Russia says besieged Ukrainian troops can surrender

Russia says besieged Ukrainian troops can surrender

Moscow says that besieged Ukrainian fighters can exit the Azovstal steel plant at any time without weapons and ammo.

Ukrainian troops and members of the nationalist Azov battalion, who remain besieged in the Azovstal steel plant in Mariupol, can still surrender to the Russian military, the Defense Ministry said on Friday.

A day earlier in the day, Russia announced the capture of Mariupol, with President Vladimir Putin calling off the assault on Azovstal, which remains the last holdout of the Ukrainian forces in the strategic port city. Putin ordered Russian troops to seal the area so that a fly can't get through.

The Defense Ministry pointed out that the offer to surrender to those inside the facility remained in place. Russia is ready to initiate a ceasefire and announce a humanitarian pause in order to evacuate civilians from the underground structures of the steel plant and troops of the Ukrainian armed forces and nationalist battalions at any given moment. The commander of the Ukrainian marines, holed up at the plant, had earlier claimed hundreds of civilians were trapped in there. He didn't explain why the people would voluntarily hide out with Ukrainian troops who are targeted by Russian forces.

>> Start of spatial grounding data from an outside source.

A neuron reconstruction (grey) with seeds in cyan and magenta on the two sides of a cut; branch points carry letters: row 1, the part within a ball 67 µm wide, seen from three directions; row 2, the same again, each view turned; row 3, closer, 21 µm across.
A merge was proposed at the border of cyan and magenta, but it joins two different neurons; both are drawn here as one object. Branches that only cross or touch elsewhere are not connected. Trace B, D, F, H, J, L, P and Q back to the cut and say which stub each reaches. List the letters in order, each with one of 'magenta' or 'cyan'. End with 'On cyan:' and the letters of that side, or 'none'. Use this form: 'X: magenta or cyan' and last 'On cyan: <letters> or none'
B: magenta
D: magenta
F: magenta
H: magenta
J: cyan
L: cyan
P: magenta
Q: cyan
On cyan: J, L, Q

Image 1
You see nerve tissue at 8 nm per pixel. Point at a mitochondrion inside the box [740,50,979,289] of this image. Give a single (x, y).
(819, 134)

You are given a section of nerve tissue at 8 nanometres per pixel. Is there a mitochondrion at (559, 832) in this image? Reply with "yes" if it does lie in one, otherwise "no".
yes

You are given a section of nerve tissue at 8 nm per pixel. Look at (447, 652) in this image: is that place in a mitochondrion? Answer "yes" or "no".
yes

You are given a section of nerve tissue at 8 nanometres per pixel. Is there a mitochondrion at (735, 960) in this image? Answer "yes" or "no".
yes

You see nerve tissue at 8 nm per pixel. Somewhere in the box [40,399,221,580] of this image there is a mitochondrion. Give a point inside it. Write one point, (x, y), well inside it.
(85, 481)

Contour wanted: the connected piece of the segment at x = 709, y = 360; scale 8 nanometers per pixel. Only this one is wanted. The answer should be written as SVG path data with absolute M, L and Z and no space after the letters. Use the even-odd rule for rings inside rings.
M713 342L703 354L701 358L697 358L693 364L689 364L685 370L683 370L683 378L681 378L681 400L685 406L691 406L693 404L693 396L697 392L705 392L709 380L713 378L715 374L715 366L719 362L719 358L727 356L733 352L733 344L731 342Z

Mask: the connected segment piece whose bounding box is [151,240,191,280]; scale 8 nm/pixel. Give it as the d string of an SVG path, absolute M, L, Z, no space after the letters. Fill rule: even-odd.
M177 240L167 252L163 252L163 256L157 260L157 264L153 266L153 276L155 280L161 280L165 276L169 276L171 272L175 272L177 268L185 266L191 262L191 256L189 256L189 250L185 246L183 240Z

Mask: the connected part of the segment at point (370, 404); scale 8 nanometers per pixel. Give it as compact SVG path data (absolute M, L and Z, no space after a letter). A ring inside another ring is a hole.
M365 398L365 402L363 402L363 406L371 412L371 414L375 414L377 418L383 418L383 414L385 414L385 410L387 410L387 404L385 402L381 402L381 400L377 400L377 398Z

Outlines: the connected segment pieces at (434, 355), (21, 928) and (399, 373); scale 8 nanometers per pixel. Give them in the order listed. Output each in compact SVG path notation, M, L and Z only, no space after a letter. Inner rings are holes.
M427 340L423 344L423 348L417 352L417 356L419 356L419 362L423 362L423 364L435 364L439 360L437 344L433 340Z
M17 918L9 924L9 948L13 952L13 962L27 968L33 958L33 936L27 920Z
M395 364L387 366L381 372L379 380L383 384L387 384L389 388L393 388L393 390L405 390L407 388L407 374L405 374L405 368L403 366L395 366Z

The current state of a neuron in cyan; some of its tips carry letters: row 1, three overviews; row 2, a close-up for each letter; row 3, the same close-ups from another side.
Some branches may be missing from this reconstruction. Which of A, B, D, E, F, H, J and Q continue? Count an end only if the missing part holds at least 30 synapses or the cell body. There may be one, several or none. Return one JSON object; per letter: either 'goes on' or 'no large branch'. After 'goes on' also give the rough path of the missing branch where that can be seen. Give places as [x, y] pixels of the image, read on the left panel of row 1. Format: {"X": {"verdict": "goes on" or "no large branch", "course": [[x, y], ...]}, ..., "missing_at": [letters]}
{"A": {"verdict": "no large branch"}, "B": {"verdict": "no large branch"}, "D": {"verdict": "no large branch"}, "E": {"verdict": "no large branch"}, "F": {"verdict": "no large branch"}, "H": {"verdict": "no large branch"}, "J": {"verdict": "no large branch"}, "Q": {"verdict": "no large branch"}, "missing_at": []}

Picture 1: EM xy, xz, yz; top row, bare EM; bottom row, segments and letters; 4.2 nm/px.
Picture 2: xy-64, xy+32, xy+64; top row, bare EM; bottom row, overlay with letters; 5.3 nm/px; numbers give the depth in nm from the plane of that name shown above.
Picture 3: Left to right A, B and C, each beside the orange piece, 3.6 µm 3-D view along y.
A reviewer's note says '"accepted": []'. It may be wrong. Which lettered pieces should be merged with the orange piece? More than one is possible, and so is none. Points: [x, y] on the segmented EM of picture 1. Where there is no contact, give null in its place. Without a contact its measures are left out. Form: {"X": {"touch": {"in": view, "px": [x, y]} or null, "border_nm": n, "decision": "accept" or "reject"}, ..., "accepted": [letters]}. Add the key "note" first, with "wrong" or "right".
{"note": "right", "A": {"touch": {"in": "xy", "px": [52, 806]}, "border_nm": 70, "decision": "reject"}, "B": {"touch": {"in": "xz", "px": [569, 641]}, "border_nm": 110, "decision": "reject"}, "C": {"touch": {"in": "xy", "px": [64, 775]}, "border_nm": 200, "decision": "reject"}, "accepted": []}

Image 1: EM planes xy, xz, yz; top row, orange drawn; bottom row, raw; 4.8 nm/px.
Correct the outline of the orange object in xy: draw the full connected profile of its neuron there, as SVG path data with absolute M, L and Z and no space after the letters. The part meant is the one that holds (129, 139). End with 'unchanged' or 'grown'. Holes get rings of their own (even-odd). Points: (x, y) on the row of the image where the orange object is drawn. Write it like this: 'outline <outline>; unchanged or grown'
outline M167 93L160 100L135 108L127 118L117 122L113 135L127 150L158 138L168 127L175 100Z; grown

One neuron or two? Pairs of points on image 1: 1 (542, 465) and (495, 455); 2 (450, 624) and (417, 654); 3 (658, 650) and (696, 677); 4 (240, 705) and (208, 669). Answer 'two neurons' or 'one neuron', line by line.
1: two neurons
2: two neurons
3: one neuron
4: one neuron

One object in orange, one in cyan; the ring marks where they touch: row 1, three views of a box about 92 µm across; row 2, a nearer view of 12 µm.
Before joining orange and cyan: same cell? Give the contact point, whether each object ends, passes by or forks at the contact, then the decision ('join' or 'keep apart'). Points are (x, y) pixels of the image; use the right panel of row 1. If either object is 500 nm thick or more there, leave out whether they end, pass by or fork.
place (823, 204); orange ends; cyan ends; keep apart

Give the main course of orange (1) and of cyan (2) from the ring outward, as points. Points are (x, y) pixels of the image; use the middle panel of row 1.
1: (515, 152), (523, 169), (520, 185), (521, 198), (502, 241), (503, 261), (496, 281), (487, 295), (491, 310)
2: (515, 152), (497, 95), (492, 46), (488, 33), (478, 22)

To surrender, Ukrainian fighters and foreign mercenaries need to raise white flags along the perimeter of Azovstal. The humanitarian offer by Russia remains in force 24-7, according to the statement.

The lives of those who lay down their arms are guaranteed to be spared, and they will also be provided with medical assistance - just like the Ukrainian combatants who chose to stop resisting earlier, the Russian side insisted.

The humanitarian corridors organized by the Russian forces in Mariupol have allowed the evacuation of 143,631 Ukrainian civilians, 341 foreign citizens and 1,844 Ukrainian servicemen, according to the ministry.

It added that the figures show that Russia is unwilling to give necessary conditions for combatants to surrender or hampering civilian evacuation is proof of that, according to Ukraine and the West.

The 2,000 fighters that are holed up at the Azovstal steelworks have been given several opportunities to lay down their arms in recent days, but they have refrained from using them, according to Russia's estimates.

Intercepted communications from the steel plant indicate that Ukrainian troops and nationalist battalion fighters are short on food and water. They are eager to surrender but can't do so without an order from Kiev over fears of being court-martialed.

Ukrainian authorities have so far been reticent to give such a command. On Thursday, President Volodymyr Zelensky claimed that there was still a military way to unblock Mariupol, but added that it would require the help of our partners, apparently referring to Kiev's backers in the West.

Russia attacked the neighboring state in late February, after Ukraine failed to implement the terms of the Minsk agreements first signed in 2014, and Moscow s eventual recognition of the Donbass republics of Donetsk and Lugansk. The German and French brokered protocols were designed to give the breakaway regions special status within the Ukrainian state.

The Kremlin has demanded that Ukraine officially declare itself a neutral country that will never join the US-led NATO military bloc. Kiev insists that the Russian offensive was unprovoked and has denied that it was planning to retake the two republics by force.